### DIRECTIONS FOR THIS TASK
Write out every line below again exactly as it stands, skipping each image.

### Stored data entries
- - -

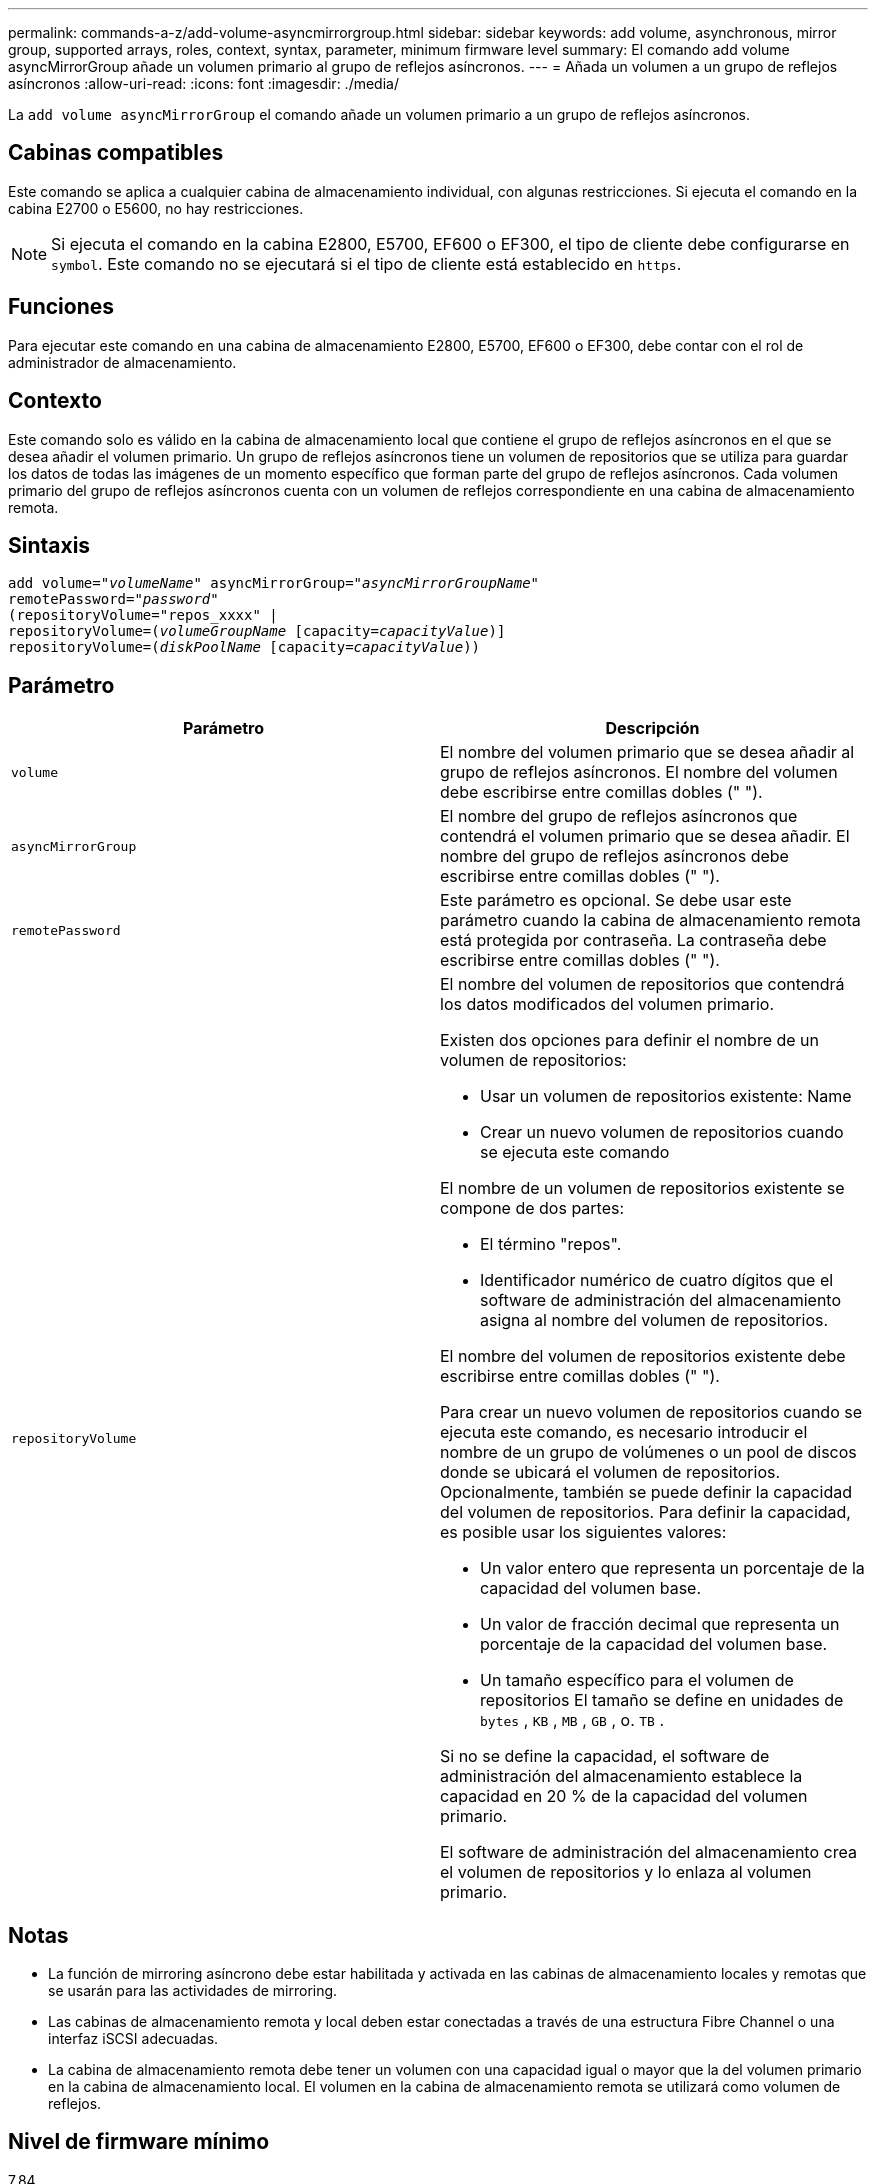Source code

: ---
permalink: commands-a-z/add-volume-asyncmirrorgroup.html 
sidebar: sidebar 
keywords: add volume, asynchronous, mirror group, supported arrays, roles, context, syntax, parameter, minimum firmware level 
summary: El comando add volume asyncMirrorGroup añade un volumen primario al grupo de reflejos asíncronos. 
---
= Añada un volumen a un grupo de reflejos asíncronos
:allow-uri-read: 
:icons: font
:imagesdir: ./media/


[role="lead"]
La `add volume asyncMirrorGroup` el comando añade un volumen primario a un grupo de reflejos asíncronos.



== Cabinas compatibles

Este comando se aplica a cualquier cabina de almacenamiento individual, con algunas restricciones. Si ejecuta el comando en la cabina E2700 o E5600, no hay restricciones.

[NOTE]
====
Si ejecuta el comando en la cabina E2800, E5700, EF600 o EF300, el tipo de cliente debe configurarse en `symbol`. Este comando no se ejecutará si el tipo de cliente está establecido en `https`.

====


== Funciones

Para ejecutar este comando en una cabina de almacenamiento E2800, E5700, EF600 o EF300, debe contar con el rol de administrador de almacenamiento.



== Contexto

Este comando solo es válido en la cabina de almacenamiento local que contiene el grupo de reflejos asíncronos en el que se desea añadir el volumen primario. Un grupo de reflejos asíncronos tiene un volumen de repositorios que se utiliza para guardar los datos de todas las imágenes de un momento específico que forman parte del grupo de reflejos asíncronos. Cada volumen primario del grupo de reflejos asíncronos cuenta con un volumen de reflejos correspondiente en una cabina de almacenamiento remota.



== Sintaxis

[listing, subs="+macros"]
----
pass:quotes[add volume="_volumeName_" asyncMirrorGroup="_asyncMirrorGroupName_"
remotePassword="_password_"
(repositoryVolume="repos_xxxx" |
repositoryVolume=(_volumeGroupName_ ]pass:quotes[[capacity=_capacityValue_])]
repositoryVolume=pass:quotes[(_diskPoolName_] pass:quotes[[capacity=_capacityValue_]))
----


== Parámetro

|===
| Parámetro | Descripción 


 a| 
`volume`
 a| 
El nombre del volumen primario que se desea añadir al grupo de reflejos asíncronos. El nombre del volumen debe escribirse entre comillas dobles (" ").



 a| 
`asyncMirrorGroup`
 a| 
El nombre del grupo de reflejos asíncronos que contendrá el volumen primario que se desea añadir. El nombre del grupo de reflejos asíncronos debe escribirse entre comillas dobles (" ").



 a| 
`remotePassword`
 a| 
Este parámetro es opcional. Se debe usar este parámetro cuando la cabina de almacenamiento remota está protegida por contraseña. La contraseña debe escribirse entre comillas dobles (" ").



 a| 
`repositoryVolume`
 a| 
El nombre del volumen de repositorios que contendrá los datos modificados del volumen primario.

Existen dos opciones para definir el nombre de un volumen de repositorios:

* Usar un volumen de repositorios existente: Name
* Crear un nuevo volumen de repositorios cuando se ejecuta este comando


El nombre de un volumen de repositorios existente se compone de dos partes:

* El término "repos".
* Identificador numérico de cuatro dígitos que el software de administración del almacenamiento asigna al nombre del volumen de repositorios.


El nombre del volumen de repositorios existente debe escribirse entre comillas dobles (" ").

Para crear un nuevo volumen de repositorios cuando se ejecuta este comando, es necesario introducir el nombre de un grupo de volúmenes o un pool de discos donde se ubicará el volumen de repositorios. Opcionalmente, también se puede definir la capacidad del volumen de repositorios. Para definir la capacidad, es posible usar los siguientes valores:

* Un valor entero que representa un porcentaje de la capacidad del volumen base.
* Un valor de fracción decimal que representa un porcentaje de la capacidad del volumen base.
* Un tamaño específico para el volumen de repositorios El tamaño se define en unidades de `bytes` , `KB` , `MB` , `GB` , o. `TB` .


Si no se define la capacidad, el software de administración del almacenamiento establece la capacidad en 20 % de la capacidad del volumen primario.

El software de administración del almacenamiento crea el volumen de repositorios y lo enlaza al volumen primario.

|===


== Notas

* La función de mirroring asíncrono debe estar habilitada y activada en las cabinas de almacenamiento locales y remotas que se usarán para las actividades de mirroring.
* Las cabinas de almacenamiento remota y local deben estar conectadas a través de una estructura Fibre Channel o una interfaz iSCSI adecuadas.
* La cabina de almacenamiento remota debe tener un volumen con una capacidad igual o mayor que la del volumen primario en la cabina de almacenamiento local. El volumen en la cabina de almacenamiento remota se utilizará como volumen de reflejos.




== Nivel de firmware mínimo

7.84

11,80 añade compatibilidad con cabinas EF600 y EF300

- - -

### YOUR SOLUTION
Source code

: ---
permalink: commands-a-z/add-volume-asyncmirrorgroup.html 
sidebar: sidebar 
keywords: add volume, asynchronous, mirror group, supported arrays, roles, context, syntax, parameter, minimum firmware level 
summary: El comando add volume asyncMirrorGroup añade un volumen primario al grupo de reflejos asíncronos. 
---
= Añada un volumen a un grupo de reflejos asíncronos
:allow-uri-read: 
:icons: font
:imagesdir: ./media/


[role="lead"]
La `add volume asyncMirrorGroup` el comando añade un volumen primario a un grupo de reflejos asíncronos.



== Cabinas compatibles

Este comando se aplica a cualquier cabina de almacenamiento individual, con algunas restricciones. Si ejecuta el comando en la cabina E2700 o E5600, no hay restricciones.

[NOTE]
====
Si ejecuta el comando en la cabina E2800, E5700, EF600 o EF300, el tipo de cliente debe configurarse en `symbol`. Este comando no se ejecutará si el tipo de cliente está establecido en `https`.

====


== Funciones

Para ejecutar este comando en una cabina de almacenamiento E2800, E5700, EF600 o EF300, debe contar con el rol de administrador de almacenamiento.



== Contexto

Este comando solo es válido en la cabina de almacenamiento local que contiene el grupo de reflejos asíncronos en el que se desea añadir el volumen primario. Un grupo de reflejos asíncronos tiene un volumen de repositorios que se utiliza para guardar los datos de todas las imágenes de un momento específico que forman parte del grupo de reflejos asíncronos. Cada volumen primario del grupo de reflejos asíncronos cuenta con un volumen de reflejos correspondiente en una cabina de almacenamiento remota.



== Sintaxis

[listing, subs="+macros"]
----
pass:quotes[add volume="_volumeName_" asyncMirrorGroup="_asyncMirrorGroupName_"
remotePassword="_password_"
(repositoryVolume="repos_xxxx" |
repositoryVolume=(_volumeGroupName_ ]pass:quotes[[capacity=_capacityValue_])]
repositoryVolume=pass:quotes[(_diskPoolName_] pass:quotes[[capacity=_capacityValue_]))
----


== Parámetro

|===
| Parámetro | Descripción 


 a| 
`volume`
 a| 
El nombre del volumen primario que se desea añadir al grupo de reflejos asíncronos. El nombre del volumen debe escribirse entre comillas dobles (" ").



 a| 
`asyncMirrorGroup`
 a| 
El nombre del grupo de reflejos asíncronos que contendrá el volumen primario que se desea añadir. El nombre del grupo de reflejos asíncronos debe escribirse entre comillas dobles (" ").



 a| 
`remotePassword`
 a| 
Este parámetro es opcional. Se debe usar este parámetro cuando la cabina de almacenamiento remota está protegida por contraseña. La contraseña debe escribirse entre comillas dobles (" ").



 a| 
`repositoryVolume`
 a| 
El nombre del volumen de repositorios que contendrá los datos modificados del volumen primario.

Existen dos opciones para definir el nombre de un volumen de repositorios:

* Usar un volumen de repositorios existente: Name
* Crear un nuevo volumen de repositorios cuando se ejecuta este comando


El nombre de un volumen de repositorios existente se compone de dos partes:

* El término "repos".
* Identificador numérico de cuatro dígitos que el software de administración del almacenamiento asigna al nombre del volumen de repositorios.


El nombre del volumen de repositorios existente debe escribirse entre comillas dobles (" ").

Para crear un nuevo volumen de repositorios cuando se ejecuta este comando, es necesario introducir el nombre de un grupo de volúmenes o un pool de discos donde se ubicará el volumen de repositorios. Opcionalmente, también se puede definir la capacidad del volumen de repositorios. Para definir la capacidad, es posible usar los siguientes valores:

* Un valor entero que representa un porcentaje de la capacidad del volumen base.
* Un valor de fracción decimal que representa un porcentaje de la capacidad del volumen base.
* Un tamaño específico para el volumen de repositorios El tamaño se define en unidades de `bytes` , `KB` , `MB` , `GB` , o. `TB` .


Si no se define la capacidad, el software de administración del almacenamiento establece la capacidad en 20 % de la capacidad del volumen primario.

El software de administración del almacenamiento crea el volumen de repositorios y lo enlaza al volumen primario.

|===


== Notas

* La función de mirroring asíncrono debe estar habilitada y activada en las cabinas de almacenamiento locales y remotas que se usarán para las actividades de mirroring.
* Las cabinas de almacenamiento remota y local deben estar conectadas a través de una estructura Fibre Channel o una interfaz iSCSI adecuadas.
* La cabina de almacenamiento remota debe tener un volumen con una capacidad igual o mayor que la del volumen primario en la cabina de almacenamiento local. El volumen en la cabina de almacenamiento remota se utilizará como volumen de reflejos.




== Nivel de firmware mínimo

7.84

11,80 añade compatibilidad con cabinas EF600 y EF300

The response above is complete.